• [REQUIRED WORK]:
A) Write out the part of the case report that begins at the words "By Bolaji Ogungbemi" and stops after the words "Abba Aji, JSC)".
B) Answer these questions from the case report.
(i) Which Justice delivered the lead judgement?
(ii) At what address is the disputed property located?
(iii) For what amount was the Zenith Bank draft issued?
C) Proceed with the case report on the Young Shall Grow Motors appeal, starting after its last sentence.

By Bolaji Ogungbemi
In the Supreme Court of Nigeria, Holden at Abuja On Friday, the 19th day of June, 2020 Before Their Lordships Olabode Rhodes-Vivour Mary Ukaego Peter-Odili Olukayode Ariwoola John Inyang Okoro Uwani Musa Abba Aji Justices, Supreme Court SC.453/2015
Young Shall Grow Motors … … … Appellant
1. Madam Nimota Onalada
2. Mrs. Doyin Olunowo
3. Nosiru Oduwole
4. M.B. Onalaja
5. Prince Emeka Mamah ..................Respondents
(Substituted by the Order of the
Court of Appeal dated 17/3/2011)
(Lead Judgement delivered by Honourable Uwani Musa Abba Aji, JSC)
“Where an agreement is inchoate and has not gone beyond negotiations, it cannot be enforced as a concluded contract”
The Appellant, a tenant in the property of the 1st to 4th Respondent at No. 1, Ikorodu Road, Jibowu, Yaba, Lagos, filed an action against the Respondents, seeking an order of specific performance of an agreement for the sale of the property to it. It was the case of the Appellant that the 1st to 4th Respondent agreed to sell the said property to it, but reneged on the said agreement and sold the property to the 5th Respondent.
The defence of the 1st to 4th Respondent was that the transaction with the Appellant was not completed as the Appellant failed to consummate the transaction, and this warranted their decision to sell the property to the 5th Respondent. The 5th Respondent counter-claimed for a declaration that he is the rightful owner of the said property, by virtue of the sale of the same to him by the 1st to 4th Respondent. At the end of the trial, the trial court declared the 5th Respondent to be the rightful owner of the property, by virtue of the sale of the same to him by the 1st to 4th Respondent, and dismissed the Appellant’s claim. Dissatisfied, the Appellant appealed to the Court of Appeal, which court also dismissed the appeal and affirmed the judgement of the trial court. The Appellant further appealed to the Supreme Court.
Issues for Determination
The following issues, as extrapolated from the issues formulated by the Appellant and Respondents respectively, were determined by the Apex Court –
1. Whether there was valid and subsisting contract of sale of the property in dispute between the Appellant and the 1st to 4th Respondent, to transfer title to the Appellant.
2. Whether the failure of the Court of Appeal to consider the Appellant’s issues 2 and 3, did not amount to denial of fair hearing.
On the 1st issue, counsel for the Appellant argued that the Court of Appeal was wrong when it held that photocopies of bank draft, could not take the position of consideration sufficient to induce a reasonable party into contract. He urged the Apex Court to hold that the Appellant furnished consideration in form of concrete promise (issuance of a Zenith Bank draft for N18,000,000.00 (Eighteen Million Naira) as requested by the 1st to 4th Respondent as purchase price), and the delivery of the photocopies of the said bank draft to the 1st to 4th Respondent’s solicitor for sighting represents something of value in the eyes of the law. Counsel for the Respondents, on the other hand, argued that there was no valid and enforceable contract between the Appellant and the 1st to 4th Respondents, capable of being enforced by an order of specific performance. He submitted that the Appellant failed to fulfil the requirements of a valid contract, and there was no concluded transaction between it and the 1st to 4th Respondent, entitling the Appellant to the order sought.

Dataset records
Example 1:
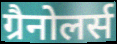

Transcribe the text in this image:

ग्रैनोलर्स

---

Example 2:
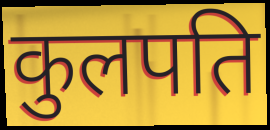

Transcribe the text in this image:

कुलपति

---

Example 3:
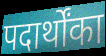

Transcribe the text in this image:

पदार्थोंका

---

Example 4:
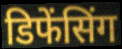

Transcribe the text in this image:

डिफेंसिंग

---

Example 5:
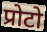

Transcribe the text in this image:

==

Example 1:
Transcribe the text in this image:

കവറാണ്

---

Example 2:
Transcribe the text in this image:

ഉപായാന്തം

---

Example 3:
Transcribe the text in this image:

• [TASK ANSWERS]:
A)
By Bolaji Ogungbemi
In the Supreme Court of Nigeria, Holden at Abuja On Friday, the 19th day of June, 2020 Before Their Lordships Olabode Rhodes-Vivour Mary Ukaego Peter-Odili Olukayode Ariwoola John Inyang Okoro Uwani Musa Abba Aji Justices, Supreme Court SC.453/2015
Young Shall Grow Motors … … … Appellant
1. Madam Nimota Onalada
2. Mrs. Doyin Olunowo
3. Nosiru Oduwole
4. M.B. Onalaja
5. Prince Emeka Mamah ..................Respondents
(Substituted by the Order of the
Court of Appeal dated 17/3/2011)
(Lead Judgement delivered by Honourable Uwani Musa Abba Aji, JSC)

B)
(i) Honourable Uwani Musa Abba Aji, JSC.
(ii) No. 1, Ikorodu Road, Jibowu, Yaba, Lagos.
(iii) N18,000,000.00 (Eighteen Million Naira).

C)
On the 2nd issue, counsel for the Appellant argued that the failure of the Court of Appeal to consider the Appellant’s 1st and 2nd issues submitted before it for determination, occasioned a miscarriage of justice on the Appellant and breached its right to fair hearing. He argued that the judgement of the Court of Appeal would have been different and favourable to the Appellant, had those issues been considered. Conversely, counsel for the Respondents argued that the adoption and consideration of the 5th Respondent’s issues for determination by the Court of Appeal, properly determined the crux of the issues between all the parties. He contended that there was nothing contained in the Appellant’s said 1st and 2nd issues that was not substantially embedded in the 5th Respondent’s issues adopted and considered by the Court of Appeal, in its determination of the Appellant’s appeal before it. Counsel submitted that the Appellant failed to show how the alleged non-consideration of the issues formulated by the Appellant, led to a miscarriage of justice and breach of the Appellant’s right to fair hearing.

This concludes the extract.